A structure that works for retrieval
The operational rule is simple to state, less simple to apply: every section must work as a self-contained mini-article.
This doesn’t mean repeating everything from the start in every section. It means that every section heading poses an implicit question, and that section answers it completely — without deferring to something else, without assuming prior reading, with the key context included.
A section that works as a chunk includes:
- The explicit subject: not “this mechanism”, but “chunking in RAG”. Not “the technique described above”, but the full name of the concept.
- The answer in the first sentence or first paragraph: retrieval pipelines tend to give more weight to the first sentences of a chunk. Don’t build up to the answer — open with the answer.
- Enough context to be understood without the page title: if your chunk is extracted and read on its own, does the reader understand what it’s about? Include the page’s context in the section, not just in the header.
- Your brand or your byline, if relevant: if the AI system extracts only this section, your name or your site must appear there, not just in the footer or the title.

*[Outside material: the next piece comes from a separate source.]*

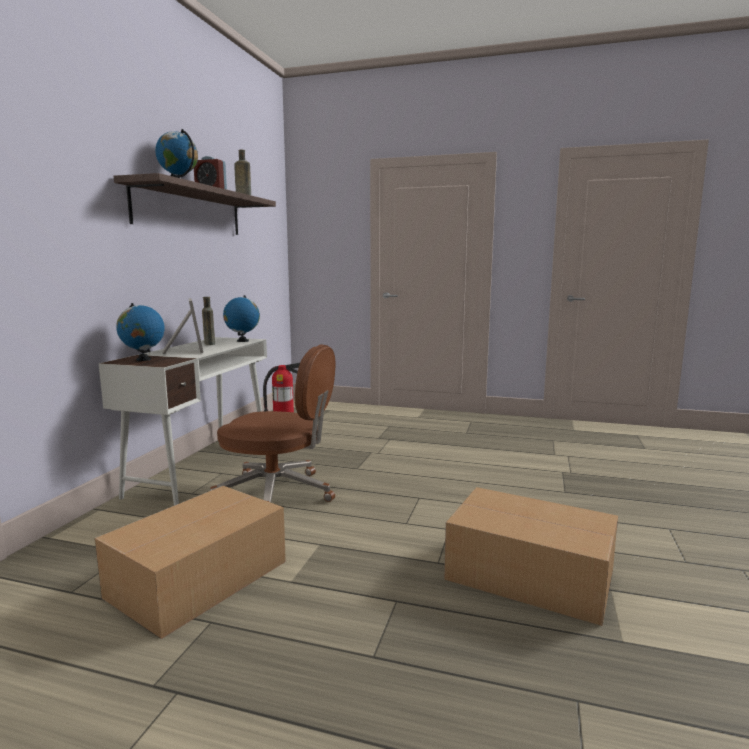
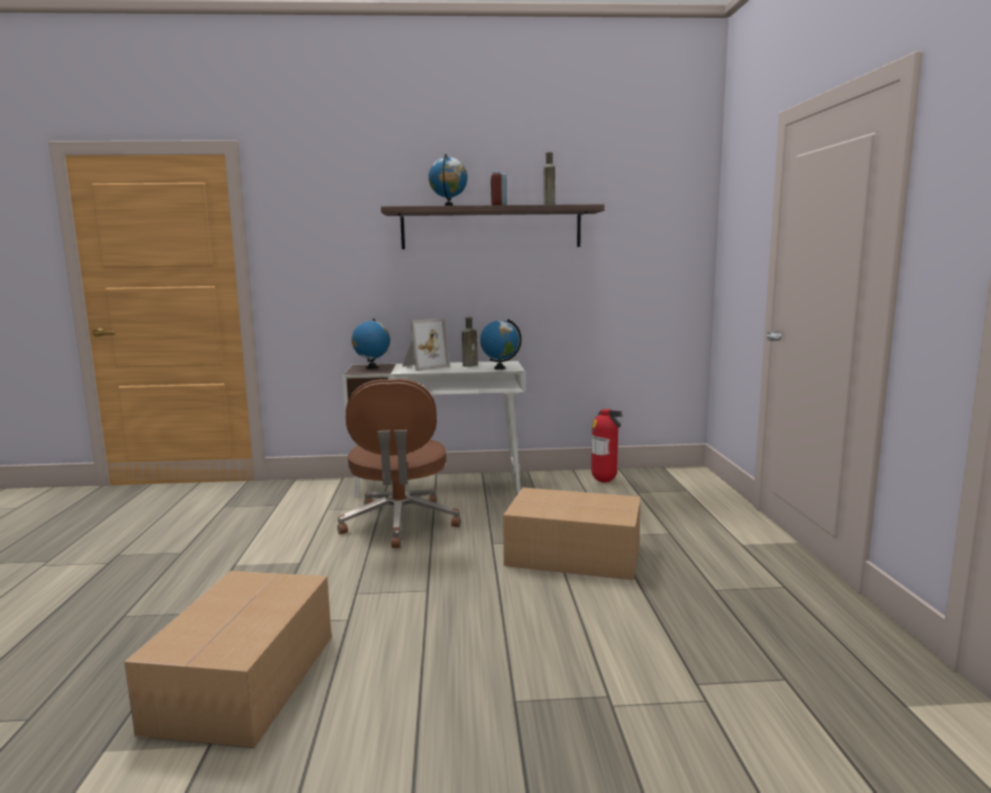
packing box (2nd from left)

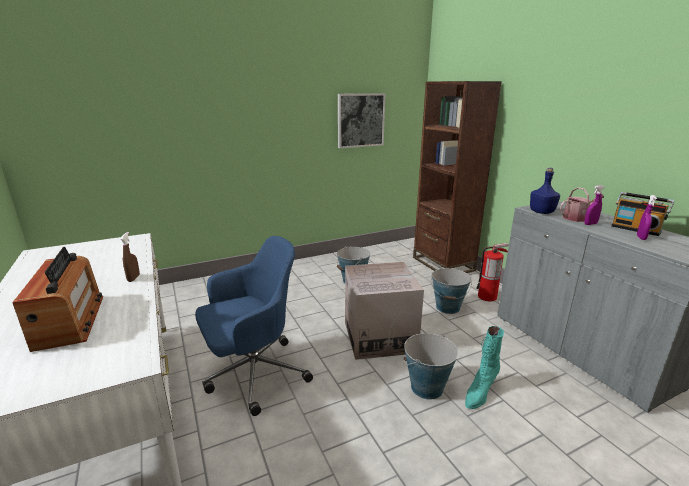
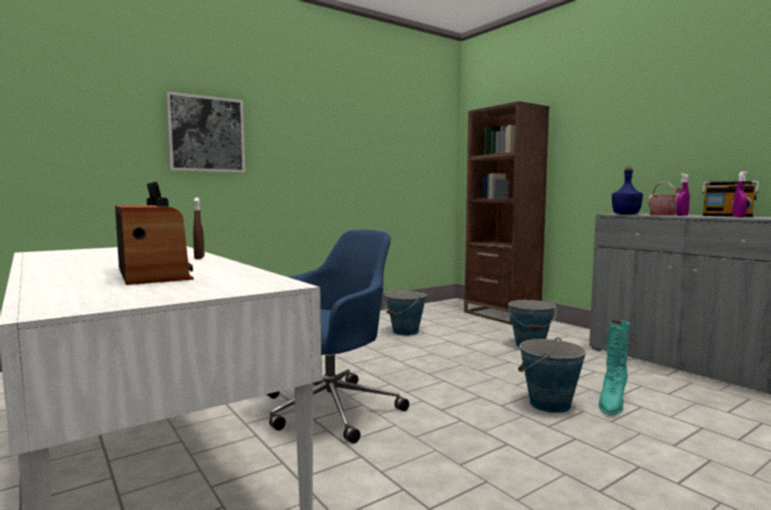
wall picture
extinguisher
packing box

The target size is 200-500 tokens per section. Below 200 tokens, the chunk often doesn’t have enough context to be relevant. Above 500, you risk the system arbitrarily cutting your answer in half.
How to get a sense of it (first step)
You don’t need professional tools to do an initial check. An isolated reading test is enough.
Take an important page on your site. Pick a section in the middle — not the first, not the last. Read it without looking at the page title and without reading the previous sections. Then answer these questions:
- What is this section about? (without looking at the context)
- Does it answer a specific and complete question?
- Does your brand or the name of your site appear anywhere?
- Does it contain at least one sentence that could be quoted verbatim as an answer to a query?
If any of the answers is no, you’ve found a weak chunk. Rewrite it as if it were the first and only paragraph a reader — or an AI system — will ever see.
It’s worth clarifying: this manual test gives you a sense of direction, not a precise measurement. Real retrieval systems use vector scoring, BM25, reranking — variables you can’t replicate by looking at a page in your browser. For a serious analysis of your chunk retrieval profile, you need professional tools and testing across multiple AI engines.
The next step in the pipeline
Chunking is the preparation phase. But after the chunks are retrieved, the pipeline isn’t done. In the next article I’ll talk about reranking — the step where the system decides which chunks really deserve to make it into the prompt. And then in the piece on grounding and citation I’ll close the loop: how the model decides what to cite and who to attribute it to.
Structuring your content for chunk retrieval is work you do once but that shifts the odds persistently. Not for every query — model stochasticity is real and no one can guarantee a specific appearance. But those who produce self-contained, well-structured chunks see the odds grow across all relevant queries, not just some.